SunCity, like many of my poems, short stories, and songs, is a "slice of life" piece. I would like to show a typical "day in the life" in a large city on the American west coast. I am using a hypertext structure to do this so I can show events as they occur in various relationships, including time, theme, mood, and geographical location.

My idea is to create a basic "default" storyline that the reader can click through without having to worry about getting lost or finding the way back.
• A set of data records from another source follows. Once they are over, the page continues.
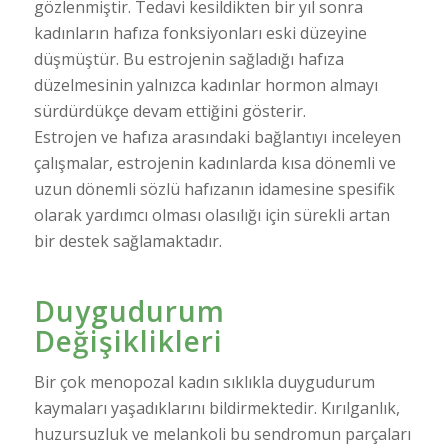
gözlenmiştir. Tedavi kesildikten bir yıl sonra
kadınların hafıza fonksiyonları eski düzeyine
düşmüştür. Bu estrojenin sağladığı hafıza
düzelmesinin yalnızca kadınlar hormon almayı
sürdürdükçe devam ettiğini gösterir.
Estrojen ve hafıza arasındaki bağlantıyı inceleyen
çalışmalar, estrojenin kadınlarda kısa dönemli ve
uzun dönemli sözlü hafızanın idamesine spesifik
olarak yardımcı olması olasılığı için sürekli artan
bir destek sağlamaktadır.
Duygudurum
Değişiklikleri
Bir çok menopozal kadın sıklıkla duygudurum
kaymaları yaşadıklarını bildirmektedir. Kırılganlık,
huzursuzluk ve melankoli bu sendromun parçaları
If the default links are chosen, the reader will have a satisfactory reader experience with limited frustration and a (somewhat) traditional narrative. "Underneath" the default structure, though, will lie several other "layers" of narrative--how the reader will access those layers, and how and whether those layers will interact, is something I have not decided yet and will be seeking advice on at CyberMountain.

Another "layer" that will add "texture" to this work will be the addition of graphics and audio sound files (original songs I have written that are based on characters and/or situations in the work). I would like to integrate the graphics and sound files into the text so that they help support the story line, advance the plot, provide a repose, etc. I would also like to make these files accessible in a way that the "reader" can access the audio and graphics files separately from the text and therefore have an entirely different experience than if the "integrated" work was being read/browsed, but one that would still give a sense of life as it exists in SunCity.

Currently the structure is being created in StorySpace for Windows. I will eventually have to move it to another format, though, because of the large number of graphics and to enable the audio files. I have experimented with Authorware, but am considering simply using html with the java script that Jean-Hugues Rety has been developing (replicates the StorySpace "guard field" function"), and RealAudio for the audio files. I don't want the RealAudio window popping up every time a sound file plays, though, so any suggestions on how I can get around this will be appreciated.

The geographical structure is arranged by both "real" and "virtual" places: "real" places include educational institutions, businesses, bars and restaurants, an apartment complex, and the street; "virtual" places include chat rooms, e-mail, talk radio, and telephone answering machines. The characters are an odd assortment ranging from the homeless to the privileged educational elite. The characters lives will cross and affect the course of events in various ways, depending on options the reader chooses along the way.

  Okay, that's it for now. Thank you all for your interest, and I'll see you in Denver!